Search code examples
pythonpandasdata-sciencecategorical-dataone-hot-encoding

Python how to inverse back the actual values after using one-hot-encode/pd.get_dummies


I am using

pd.get_dummies

to transform categorical vector with 4 labels (strings) to 2d array with 4 columns. However, after I coudln't find a way to go back to the original values afterwards. I also couldn't do this when using

sklearn.preprocessing.OneHotEncoder

What is the best wat to one-hot-encode categorcal vector but have the ability to inverse the original value afterwards?


Solution

  • You can make use of the inverse_transform method of sklearn.preprocessing.OneHotEncoder to do it.
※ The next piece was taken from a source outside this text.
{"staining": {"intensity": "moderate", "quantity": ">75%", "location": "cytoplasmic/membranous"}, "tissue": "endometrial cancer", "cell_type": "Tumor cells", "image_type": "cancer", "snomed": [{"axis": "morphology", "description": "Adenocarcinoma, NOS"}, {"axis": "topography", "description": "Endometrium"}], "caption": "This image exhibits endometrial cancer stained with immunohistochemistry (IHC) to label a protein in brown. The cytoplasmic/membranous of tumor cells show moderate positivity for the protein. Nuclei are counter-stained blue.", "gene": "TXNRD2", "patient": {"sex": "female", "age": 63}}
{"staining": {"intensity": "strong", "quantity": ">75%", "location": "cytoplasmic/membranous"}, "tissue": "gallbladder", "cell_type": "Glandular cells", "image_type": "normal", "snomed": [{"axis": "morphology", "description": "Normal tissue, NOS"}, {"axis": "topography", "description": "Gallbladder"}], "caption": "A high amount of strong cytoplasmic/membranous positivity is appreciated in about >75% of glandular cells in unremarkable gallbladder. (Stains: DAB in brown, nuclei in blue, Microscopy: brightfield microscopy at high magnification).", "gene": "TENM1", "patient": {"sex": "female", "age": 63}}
I have illustrated it with an example below:

    from sklearn.preprocessing import OneHotEncoder
    enc = OneHotEncoder(handle_unknown='ignore')
    X = [['Male'], ['Female'], ['Female']]
    enc.fit(X)
    enc.categories_
    
    [array(['Female', 'Male'], dtype=object)]
    
    enc.transform([['Female'], ['Male']]).toarray()
    
    array([[1., 0.],
           [0., 1.]])
    
    enc.inverse_transform([[0, 1], [1,0], [0, 1]])
    
    array([['Male'],
           ['Female'],
           ['Male']], dtype=object)
    

    To get the category-to-key dictionary you could do this:

    A = {}
    for i in enc.categories_[0]:
        A[i] = enc.transform([[i]]).toarray()
    

    But there could be a better way for doing this.